Выбрать главу

Вот точно так и здесь. Расклад весь был обозначен изначально. Они дружили со мной. Но и у каждого накопилось ко мне что-то такое, за что нужна была отместка.

Такая игра. И чтобы не сразу распластывать, а подготовочка чтоб была. Чтобы разогреться можно было, чтобы я, их разогрев, зацепил за живое, чтобы отклик естественный из сердца шел. Сердельников, как в том преферансе, семерочку подкинул:

— А может, и разрешается школьную программу менять, часы увеличивать на физкультуру, дополнительные уроки вводить?! Может быть, мы не знаем, а есть какое-то особое разрешение такое?

Я эту семерочку пытаюсь тузом червей, а мне его, туза, восьмерочкой козырной справа, это Фаик:

— Никакого разрешения нет нарушать государственную программу, я предупреждал многократно. И если так дальше пойдет, нас просто к ответственности всех могут привлечь.

Я и короля червонного бросаю на стол:

— Я же для общего блага старался.

А мне червонного короля Фаик девяточкой козырной, и тихонько:

— Это грубейшее нарушение дисциплины: нарушать государственную программу, применять запрещенные методы.

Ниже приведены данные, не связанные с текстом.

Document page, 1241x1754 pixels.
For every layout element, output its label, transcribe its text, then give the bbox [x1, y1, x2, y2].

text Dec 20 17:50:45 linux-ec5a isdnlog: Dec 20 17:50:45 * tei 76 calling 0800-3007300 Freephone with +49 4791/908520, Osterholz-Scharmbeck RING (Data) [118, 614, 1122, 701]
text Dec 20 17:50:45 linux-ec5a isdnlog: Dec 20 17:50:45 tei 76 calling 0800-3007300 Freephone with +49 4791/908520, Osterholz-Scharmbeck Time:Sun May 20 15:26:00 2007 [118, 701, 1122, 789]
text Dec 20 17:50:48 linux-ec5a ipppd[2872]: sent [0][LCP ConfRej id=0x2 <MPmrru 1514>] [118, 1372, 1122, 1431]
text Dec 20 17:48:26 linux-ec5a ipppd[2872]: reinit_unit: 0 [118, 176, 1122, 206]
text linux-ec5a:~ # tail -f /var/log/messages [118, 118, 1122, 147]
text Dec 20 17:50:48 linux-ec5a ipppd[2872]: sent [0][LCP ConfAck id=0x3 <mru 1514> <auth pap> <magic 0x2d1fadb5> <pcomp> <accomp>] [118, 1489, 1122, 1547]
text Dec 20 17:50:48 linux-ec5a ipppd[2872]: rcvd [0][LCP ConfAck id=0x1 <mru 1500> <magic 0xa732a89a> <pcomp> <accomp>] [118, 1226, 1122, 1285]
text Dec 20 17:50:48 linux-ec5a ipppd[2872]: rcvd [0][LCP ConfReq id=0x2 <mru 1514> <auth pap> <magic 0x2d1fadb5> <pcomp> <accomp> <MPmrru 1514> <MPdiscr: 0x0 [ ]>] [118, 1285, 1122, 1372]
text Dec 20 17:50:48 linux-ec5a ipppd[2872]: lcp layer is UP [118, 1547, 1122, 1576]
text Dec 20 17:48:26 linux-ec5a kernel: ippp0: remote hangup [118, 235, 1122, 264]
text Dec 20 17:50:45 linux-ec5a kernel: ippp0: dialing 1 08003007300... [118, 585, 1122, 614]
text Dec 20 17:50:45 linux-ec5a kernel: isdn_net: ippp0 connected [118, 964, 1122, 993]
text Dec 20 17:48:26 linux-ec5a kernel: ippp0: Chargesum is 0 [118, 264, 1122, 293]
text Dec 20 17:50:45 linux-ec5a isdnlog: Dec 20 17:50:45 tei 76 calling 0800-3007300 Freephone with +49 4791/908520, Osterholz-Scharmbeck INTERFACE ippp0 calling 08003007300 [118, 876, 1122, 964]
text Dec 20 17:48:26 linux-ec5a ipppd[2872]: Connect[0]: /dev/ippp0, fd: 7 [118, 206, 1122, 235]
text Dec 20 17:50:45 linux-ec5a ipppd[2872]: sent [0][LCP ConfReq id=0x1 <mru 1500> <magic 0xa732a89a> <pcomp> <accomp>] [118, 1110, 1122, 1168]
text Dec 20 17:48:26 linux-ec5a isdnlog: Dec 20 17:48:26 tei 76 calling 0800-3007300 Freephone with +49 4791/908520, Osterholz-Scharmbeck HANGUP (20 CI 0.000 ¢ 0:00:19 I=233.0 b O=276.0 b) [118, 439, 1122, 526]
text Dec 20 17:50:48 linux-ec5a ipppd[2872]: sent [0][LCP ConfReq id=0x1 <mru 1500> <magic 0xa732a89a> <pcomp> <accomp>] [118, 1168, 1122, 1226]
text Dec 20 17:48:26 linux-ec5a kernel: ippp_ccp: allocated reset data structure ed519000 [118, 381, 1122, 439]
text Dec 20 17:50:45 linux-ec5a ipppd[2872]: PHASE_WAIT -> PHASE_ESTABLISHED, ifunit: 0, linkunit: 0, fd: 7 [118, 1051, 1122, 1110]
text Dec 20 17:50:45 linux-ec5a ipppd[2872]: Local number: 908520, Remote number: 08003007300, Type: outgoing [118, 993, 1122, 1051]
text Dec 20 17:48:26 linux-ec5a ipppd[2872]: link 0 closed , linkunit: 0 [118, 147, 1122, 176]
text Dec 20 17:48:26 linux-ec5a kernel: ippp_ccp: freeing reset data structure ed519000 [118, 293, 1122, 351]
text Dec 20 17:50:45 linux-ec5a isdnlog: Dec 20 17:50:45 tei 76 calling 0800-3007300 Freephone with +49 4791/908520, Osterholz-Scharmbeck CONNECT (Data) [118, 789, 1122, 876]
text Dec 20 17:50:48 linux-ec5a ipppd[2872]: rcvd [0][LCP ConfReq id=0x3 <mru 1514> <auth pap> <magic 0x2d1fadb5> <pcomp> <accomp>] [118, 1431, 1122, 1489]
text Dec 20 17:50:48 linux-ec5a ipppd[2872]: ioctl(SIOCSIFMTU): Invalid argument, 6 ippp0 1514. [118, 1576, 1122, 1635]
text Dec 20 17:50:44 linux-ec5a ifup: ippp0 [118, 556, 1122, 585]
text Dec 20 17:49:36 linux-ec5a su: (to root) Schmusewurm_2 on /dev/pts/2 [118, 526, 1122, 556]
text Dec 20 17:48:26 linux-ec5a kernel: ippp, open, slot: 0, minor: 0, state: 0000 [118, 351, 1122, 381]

И справа и слева пошли ходы разные, сплоченные, и шепот пошел, и я уже не различаю сидящих: только вижу голубое — это кофта Завьяловой, и рыжая голова Сердельникова, и только часть лица Парфенова вижу: не нравится ему ход разбирательства, но он не вмешивается — пусть другие, а он — как коллектив скажет, так и будет, и его жена, библиотекарша, глаза опустила совсем, вчера еще я у нее взаймы мыльный порошок брал, все смеялась, усаживала за пироги, а теперь ей тоже не по себе, и Поляков глаза отводит, вижу, а меня всего на части разрывает: как же это ни за что меня из моей счастливости вышвыриваете!

И я путаю карты. В яростное доказательство кинулся, опрокинул доводы Сердельникова, доводы Фаика, завьяловские доводы расшвырял. Я говорил, что меня несправедливо обвиняют. Еще вчера, позавчера, неделю назад приводил я доводы, все вы, и Сердельников, и Парфенов, и Фаик, хвалили меня, отмечали, что и культура есть, и уроки прекрасные, и внеклассная работа на уровне. И вдруг в один день все исчезло?! Как же вы будете мне смотреть в глаза, люди добрые! Тогда-то и сложилась модель моего ответного поведения: не уступать в своей правоте. Чего бы это ни стоило дальше, а себя не ронять. Да и не ронялось мое человеческое достоинство. Просто оно выше меня было. И я подспудно это чувствовал, а они никак.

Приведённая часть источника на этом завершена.